Roasted butternut squash soup

Learn how to roast butternut squash perfectly every time! If you’re anything like me, you’ve roasted butternut squash soup made a few batches of butternut squash soup by the time mid-October rolls around.

But while butternut squash soup is hands down one of my favorite fall foods, my love for butternut doesn’t end there. When I’m not making soup, I like to simply roast butternut squash. Today, I’m sharing my go-to roasted butternut squash recipe. Peeling winter squash can be intimidating, but don’t let butternut scare you. The skin is smooth and relatively thin, and it isn’t ridged. To peel it, use a good vegetable peeler, and work downwards from the stem, peeling off long strips.

Use short strokes to trim off any remaining skin at the base of the squash. Chop off the stem and slice the squash in half vertically. Set the cut side of the halves facing up, and use a spoon to scoop out the seeds. If your squash is too hard to safely cut, pop it in the microwave or warm it in the oven for a few minutes until slightly softened. Discard the seeds, and dice the remaining squash into 1-inch cubes. You might get some funky shapes around the base of the squash, where the seeds were scooped out. Spread the cubed squash in a single layer on a baking sheet lined with parchment paper.

30-35 minutes, until the squash is tender and golden brown. Just sprinkle it with chopped parsley, and serve! But your options don’t end there. There are a tons of ways to use roasted butternut squash. Add it to an autumn pasta like stuffed shells, orecchiette, or spaghetti.

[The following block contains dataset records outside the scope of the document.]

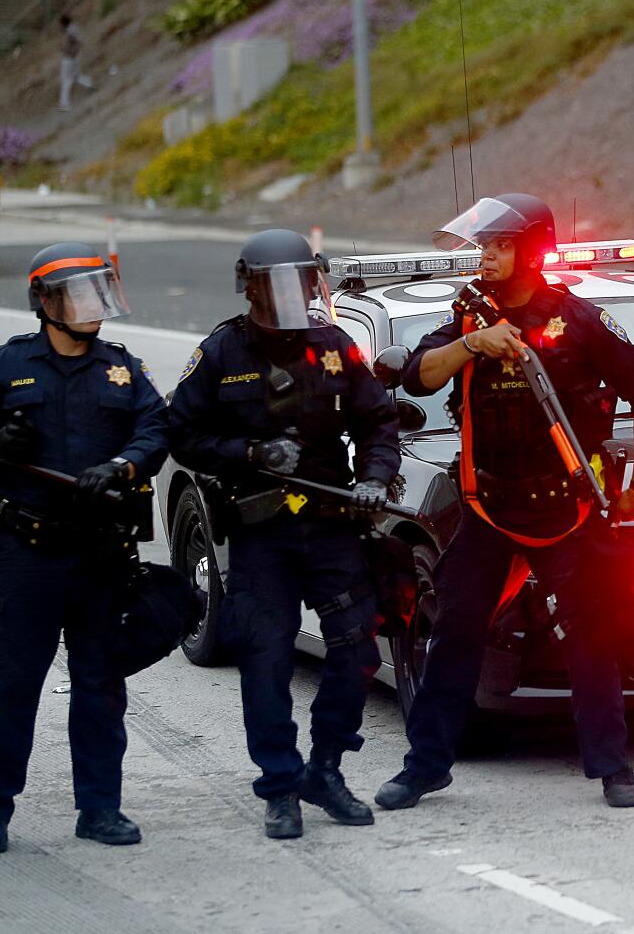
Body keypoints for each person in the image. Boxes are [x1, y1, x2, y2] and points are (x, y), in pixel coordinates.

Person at [377, 193, 634, 810]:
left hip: (566, 506)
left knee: (590, 634)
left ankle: (612, 766)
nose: (488, 254)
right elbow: (418, 375)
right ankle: (425, 766)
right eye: (484, 244)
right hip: (489, 509)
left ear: (533, 248)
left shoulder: (578, 319)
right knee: (454, 632)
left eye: (502, 244)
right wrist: (472, 347)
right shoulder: (468, 317)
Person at [168, 229, 400, 840]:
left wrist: (376, 476)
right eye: (279, 284)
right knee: (265, 661)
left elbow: (379, 420)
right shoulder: (222, 352)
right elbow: (180, 435)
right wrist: (248, 452)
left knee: (355, 652)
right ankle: (279, 785)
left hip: (333, 527)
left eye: (303, 281)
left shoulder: (334, 346)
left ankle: (325, 770)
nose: (294, 294)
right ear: (250, 286)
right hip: (261, 533)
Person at [0, 242, 168, 855]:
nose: (94, 307)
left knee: (100, 685)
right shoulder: (6, 365)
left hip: (100, 554)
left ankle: (99, 809)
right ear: (45, 303)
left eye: (100, 293)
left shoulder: (121, 368)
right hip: (28, 554)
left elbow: (157, 429)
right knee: (13, 683)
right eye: (80, 295)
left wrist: (122, 466)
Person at [57, 14, 94, 112]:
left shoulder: (69, 32)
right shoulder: (73, 29)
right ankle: (89, 84)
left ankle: (65, 104)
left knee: (66, 81)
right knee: (76, 76)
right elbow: (79, 42)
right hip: (75, 57)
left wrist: (64, 49)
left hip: (69, 59)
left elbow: (73, 44)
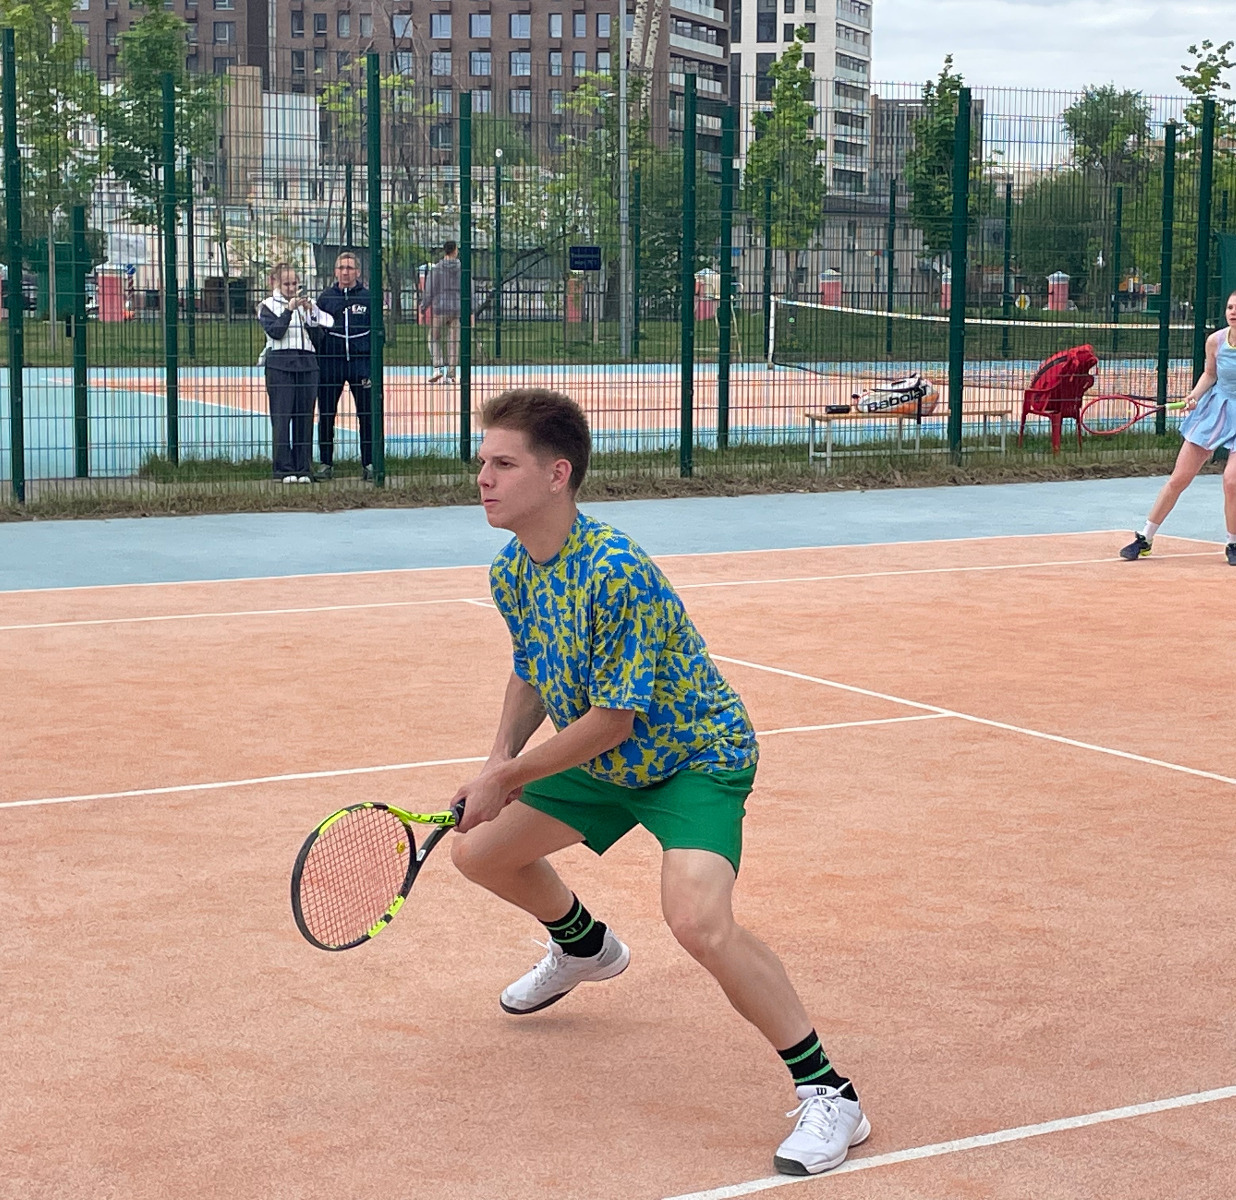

Stuff it into enchiladas or tacos. Add it to an easy grain bowl with quinoa, greens, your favorite protein, and generous drizzles of tahini sauce. Or skip the salt and pepper, and puree it into pudding! Let me know what butternut squash recipes you try! Serve it as a simple side dish, or add it to salads, bowls, soups, and more. Place the squash cubes on the baking sheet and toss with a drizzle of olive oil and pinches of salt and pepper. Roast 30 to 35 minutes or until golden brown around the edges.